Terdapat kontradiksi dalam judul
pameran ini: Green Plastic Trees.
Apabila judul tersebut mewujud sebagai sebuah benda, maka ia adalah pohon
plastik. Warna dan bentuknya menyerupai pohon, namun sifatnya yang tidak lekang
oleh waktu, tidak tumbuh, tidak hidup, dibuat oleh manusia, dan berbahan dasar
plastik membuatnya menjadi pohon-pohonan:
pohon jadi-jadian. Meskipun pohon ini memiliki dua elemen penting dalam
usahanya menjadi sebuah pohon, namun tetap saja ia sintetis dan palsu.

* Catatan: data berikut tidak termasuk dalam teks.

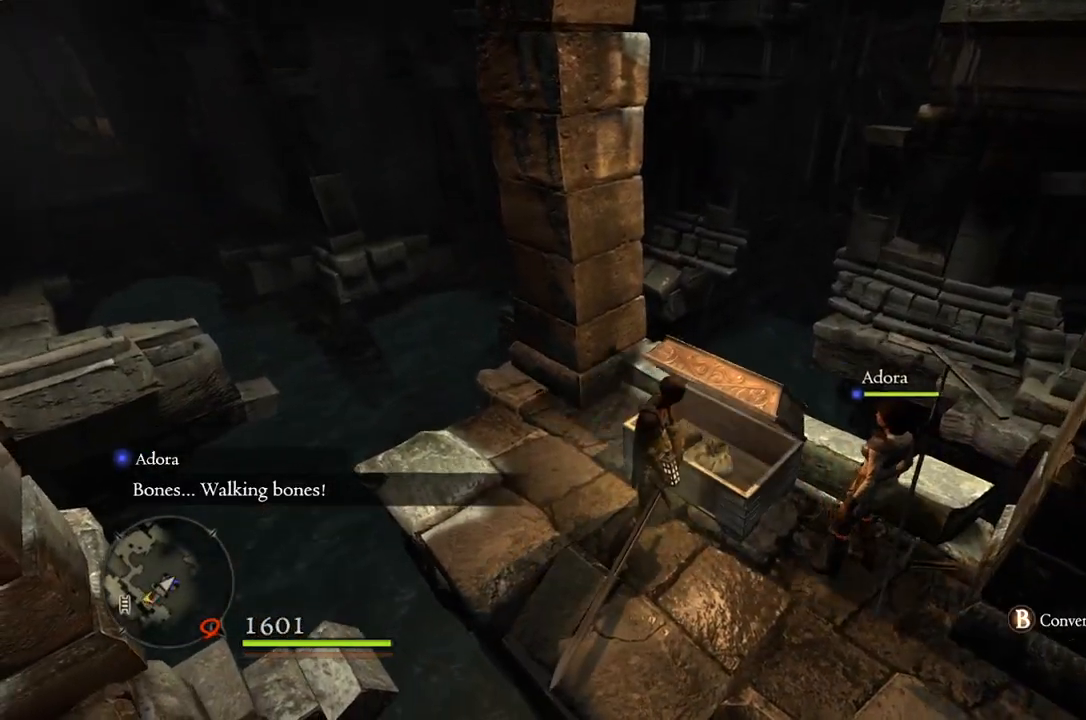
{"buttons": [], "left_stick": "center", "right_stick": "center", "events": []}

Dari sudut pandang yang lain,
pohon malang yang dicap palsu tersebut bisa jadi merupakan sebuah karya yang
terinspirasi oleh alam dan representasi dari dunia nyata. Ia diletakkan di
sudut meja kerja atau di dalam sebuah pusat perbelanjaan untuk menghadirkan
kealamian di ruang tersebut. Bisa saja pohon tersebut merupakan perwujudan
bentuk fisik dari keindahan, kejujuran, dan hal-hal baik lainnya. Sebuah usaha untuk menciptakan suasana yang
ideal.
Mungkin saja, merujuk pada
kepercayaan Aristoteles atas ide dasar mimesis, pohon tersebut merupakan usaha
pembuatnya untuk menyempurnakan apa yang dilihatnya di alam dengan menghilangkan
siklus dan kesementaraannya. Bukankah penciptaan representasi atas alam
tersebut merupakan hal yang akrab dikenal dalam dunia seni? Sedangkan kebutuhan
untuk selalu menghadirkan kealamian tersebut muncul di berbagai sisi kehidupan
yang lain; mulai dari backdrop studio
foto bergambar pemandangan gunung dan sawah, sebuah padang yang membentang di
dalam layar komputer, tagar yang memanggil foto-foto alam yang seragam di instagram, pembuatan taman di halaman
belakang, hingga gerakan organik dan tindakan aktivisme yang memperjuangkan
kelestarian alam.
Dibalik kebutuhan untuk
menghadirkan kealamian di tengah kehidupan tersebut, bagaimanakah sesungguhnya
hubungan manusia dengan alamnya? Apakah posisi alam terdapat di perbincangan
tentang keindahan semata dan berhenti sebagai hiasan di dalam ruangan yang
terpisah dari alam yang sebenarnya?
Perbincangan tentang hal-hal yang
alami dan yang artifisial, meskipun tidak selalu menjadi oposisi biner yang
kaku, semakin hangat belakangan ini. Dalam usaha manusia mengendalikan atau
hidup berdampingan dengan alam, akan terdapat titik di mana campur tangan manusia
berhenti dan alam mengambil alih kendali. Demikian juga sebaliknya; infrastruktur
kota dibangun dengan penuh pertimbangan atas ekosistem di sekitarnya, taman
pribadi tidak hanya diciptakan atas dasar keindahan namun juga atas proyeksi
ideal sebuah cara hidup yang harmonis, dan keintiman hubungan manusia dengan
alam tidak melulu menjadikannya tidak lagi alami.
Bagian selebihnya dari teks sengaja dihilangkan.